## PROVIDED MATERIAL
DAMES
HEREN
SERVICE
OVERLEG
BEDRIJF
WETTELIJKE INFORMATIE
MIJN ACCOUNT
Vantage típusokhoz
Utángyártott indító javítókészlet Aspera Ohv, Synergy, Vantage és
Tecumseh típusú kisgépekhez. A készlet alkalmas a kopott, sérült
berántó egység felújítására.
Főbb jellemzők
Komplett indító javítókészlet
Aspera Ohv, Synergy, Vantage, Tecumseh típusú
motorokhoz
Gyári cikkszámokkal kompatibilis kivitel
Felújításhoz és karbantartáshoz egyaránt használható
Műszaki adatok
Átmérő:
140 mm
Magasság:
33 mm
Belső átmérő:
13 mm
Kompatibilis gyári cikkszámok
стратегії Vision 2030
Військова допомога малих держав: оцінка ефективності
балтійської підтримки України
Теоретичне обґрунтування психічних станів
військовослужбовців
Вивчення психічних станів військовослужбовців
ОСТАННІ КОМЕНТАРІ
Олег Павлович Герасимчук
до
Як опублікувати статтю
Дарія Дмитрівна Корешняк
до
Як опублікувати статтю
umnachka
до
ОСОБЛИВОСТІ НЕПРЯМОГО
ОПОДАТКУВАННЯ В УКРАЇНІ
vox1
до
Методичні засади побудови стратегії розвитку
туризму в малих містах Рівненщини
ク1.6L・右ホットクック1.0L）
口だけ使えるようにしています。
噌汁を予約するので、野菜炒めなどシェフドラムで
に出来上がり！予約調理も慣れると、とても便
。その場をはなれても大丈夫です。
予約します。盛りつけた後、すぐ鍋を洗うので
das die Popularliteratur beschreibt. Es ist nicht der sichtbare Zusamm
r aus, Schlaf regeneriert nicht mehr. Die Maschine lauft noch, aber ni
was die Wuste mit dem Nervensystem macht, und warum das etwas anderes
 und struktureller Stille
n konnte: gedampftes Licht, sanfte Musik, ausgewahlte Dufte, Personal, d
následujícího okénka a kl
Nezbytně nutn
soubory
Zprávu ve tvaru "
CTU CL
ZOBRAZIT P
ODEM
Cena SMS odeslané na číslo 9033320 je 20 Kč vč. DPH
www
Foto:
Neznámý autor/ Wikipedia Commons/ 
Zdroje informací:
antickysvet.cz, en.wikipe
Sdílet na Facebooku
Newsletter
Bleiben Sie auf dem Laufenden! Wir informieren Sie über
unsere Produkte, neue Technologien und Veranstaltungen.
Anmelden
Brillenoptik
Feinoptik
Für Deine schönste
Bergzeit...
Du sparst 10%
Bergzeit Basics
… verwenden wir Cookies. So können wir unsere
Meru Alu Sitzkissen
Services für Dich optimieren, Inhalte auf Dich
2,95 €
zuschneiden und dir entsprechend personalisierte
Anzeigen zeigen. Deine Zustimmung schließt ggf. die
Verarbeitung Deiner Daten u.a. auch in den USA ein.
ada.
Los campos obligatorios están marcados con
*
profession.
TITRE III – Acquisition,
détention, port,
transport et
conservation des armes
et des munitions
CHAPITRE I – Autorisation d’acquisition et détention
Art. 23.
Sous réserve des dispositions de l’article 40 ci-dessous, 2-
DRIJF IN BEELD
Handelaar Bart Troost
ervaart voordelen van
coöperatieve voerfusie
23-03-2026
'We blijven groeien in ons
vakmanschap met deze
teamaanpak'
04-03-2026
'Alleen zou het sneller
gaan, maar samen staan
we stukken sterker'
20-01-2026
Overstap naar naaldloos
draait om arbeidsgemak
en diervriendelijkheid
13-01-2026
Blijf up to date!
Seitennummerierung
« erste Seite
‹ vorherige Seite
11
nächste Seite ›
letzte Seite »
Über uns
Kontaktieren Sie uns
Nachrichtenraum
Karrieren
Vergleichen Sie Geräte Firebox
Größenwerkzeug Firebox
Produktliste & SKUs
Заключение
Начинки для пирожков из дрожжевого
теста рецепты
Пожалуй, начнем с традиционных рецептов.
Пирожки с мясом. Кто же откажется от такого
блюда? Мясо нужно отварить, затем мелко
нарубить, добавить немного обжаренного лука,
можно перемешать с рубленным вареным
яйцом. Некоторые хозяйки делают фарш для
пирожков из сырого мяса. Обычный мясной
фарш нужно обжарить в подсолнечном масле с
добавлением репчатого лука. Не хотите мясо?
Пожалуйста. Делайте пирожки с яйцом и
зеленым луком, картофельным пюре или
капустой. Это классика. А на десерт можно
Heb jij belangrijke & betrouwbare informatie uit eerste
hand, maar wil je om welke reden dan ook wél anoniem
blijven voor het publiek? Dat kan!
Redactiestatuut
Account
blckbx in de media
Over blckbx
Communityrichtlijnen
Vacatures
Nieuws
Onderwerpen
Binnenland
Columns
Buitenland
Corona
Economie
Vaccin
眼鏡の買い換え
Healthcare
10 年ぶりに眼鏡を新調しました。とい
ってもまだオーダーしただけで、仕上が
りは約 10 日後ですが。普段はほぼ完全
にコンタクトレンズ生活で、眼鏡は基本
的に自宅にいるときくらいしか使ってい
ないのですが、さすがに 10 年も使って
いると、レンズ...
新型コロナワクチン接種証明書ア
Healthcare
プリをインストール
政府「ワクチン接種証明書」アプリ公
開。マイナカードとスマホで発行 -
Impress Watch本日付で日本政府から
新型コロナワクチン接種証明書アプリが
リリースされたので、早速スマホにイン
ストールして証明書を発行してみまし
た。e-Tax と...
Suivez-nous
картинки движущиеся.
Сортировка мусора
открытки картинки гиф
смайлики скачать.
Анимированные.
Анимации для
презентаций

## WHAT TO PRODUCE
Select and copy every line from the records that includes the word "картинки".

## YOUR SOLUTION
картинки движущиеся.
открытки картинки гиф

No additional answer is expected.